Chef Correnti started working at the Spring House in 1992 during summer break from his culinary studies at Johnson & Wales University, joining his mentor, Chef David Houseman, who is now the general manager of the Spring House Hotel. At the time, Houseman was an instructor at the university and executive chef at the Spring House, and had asked Correnti to join him in working there for the summer. Twenty-one years later, farm-to-table dining at the Spring House is a collaborative effort between Chef Correnti and DiBiase and, like any farming endeavor, involves a lot of trial and error.
“Right now, we’re trying to sort out how much to plant, how to stagger the plantings so that we have what we need, when we need it,” Correnti says. “The hard thing is to slow it down. If we have 600 pounds of eggplant coming in at once, we have to bag it up and send it to the other restaurants,” he says, referring to DiBiase’s other Atwells Group restaurants: Providence Prime, Providence Oyster Bar and The Fire.
“It’s a learning process,” DiBiase’s son, Frank DiBiase III, tells me as we tour the gardens. “This year, we learned that garlic grows better in the lower garden. The heads were huge.” Likewise, root vegetables thrived in the lower garden, and in their first year of planting potatoes they harvested nearly 600 pounds.
“We’re going to do more potatoes this year,” Correnti says. “They’re versatile, we can do so much with them and they grow really well here.” To help plan the use of produce from the garden, Correnti has installed a whiteboard in the kitchen to let the chefs know what will be available from the garden in the upcoming weeks, which helps them plan menus. During high season, approximately 60% of the restaurant’s food is supplied from the gardens.
“One of the best things about having this garden is that I don’t have to wonder if the produce I’m getting is fresh. I don’t have to wonder about pesticides. I don’t have to talk to a salesperson to get it. If my daughter walks down to the garden, she can grab something and I know it’s good for her—and I know that the tomatoes I’m using are sugary sweet,” Correnti says.
Chef Correnti plans specials around smaller-yielding crops like corn and artichokes, while higher-yielding crops like cucumbers, eggplant, herbs, peppers, string beans, tomatoes and greens stay in heavy rotation on the menu during the summer. Butternut squash and root vegetables are featured in the fall.
The collaboration between garden and kitchen extends to the cocktail menu as well, with cilantro and jalapeños from the garden used in their Agave Rio cocktail, and during blackberry season the Block Island Sage Berry Smash utilizes the garden’s blackberries and sage. To help preserve more of the harvest, the Spring House is applying for a canning license to process and sell tomato sauce and pickled peppers, though the licensing process is a long one.

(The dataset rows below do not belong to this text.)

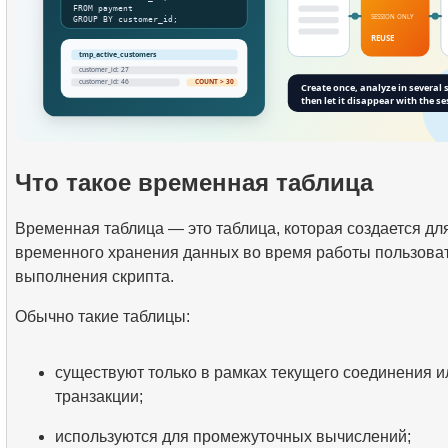
Что такое временная таблица
Временная таблица — это таблица, которая создается дл
временного хранения данных во время работы пользова
выполнения скрипта.
Обычно такие таблицы:
существуют только в рамках текущего соединения и
транзакции;
используются для промежуточных вычислений;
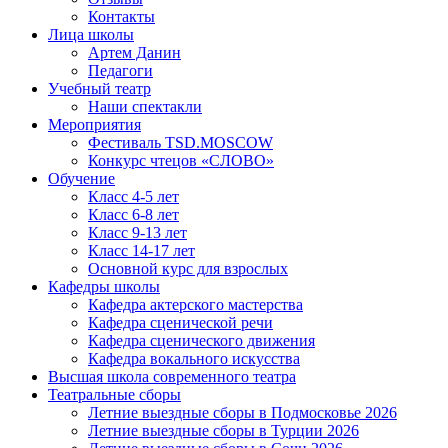
Контакты
Лица школы
Артем Данин
Педагоги
Учебный театр
Наши спектакли
Мероприятия
Фестиваль TSD.MOSCOW
Конкурс чтецов «СЛОВО»
Обучение
Класс 4-5 лет
Класс 6-8 лет
Класс 9-13 лет
Класс 14-17 лет
Основной курс для взрослых
Кафедры школы
Кафедра актерского мастерства
Кафедра сценической речи
Кафедра сценического движения
Кафедра вокального искусства
Высшая школа современного театра
Театральные сборы
Летние выездные сборы в Подмосковье 2026
Летние выездные сборы в Турции 2026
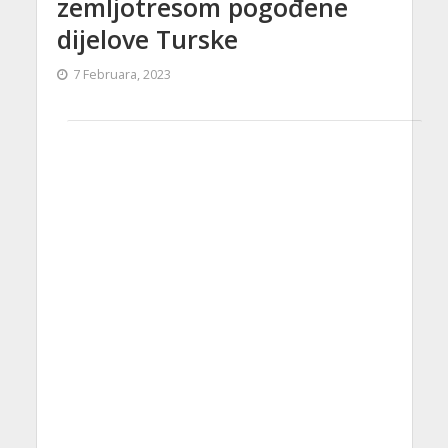
zemljotresom pogođene
dijelove Turske
7 Februara, 2023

“We expect to have a canning kitchen running for next season, and eventually will get permits to produce jams and jellies along with caponatas and spreads,” Chef Correnti says.
In the meantime, surplus herbs and vegetables are sold along with garlic at the Block Island Garlic Farm honor-system stand, while still more produce is sent to the other Atwells Group restaurants on the mainland. Despite the freshly picked flavor of their produce and the opportunity for Chef Correnti to work with the best-quality ingredients from their gardens, DiBiase admits that it’s more costly for him to grow the vegetables himself. “Just the cost of the land alone makes it more expensive, never mind the labor.”
Yet he plans to expand the gardens just the same, cultivating more land near the Annex in the coming years. It is, truly, a labor of love.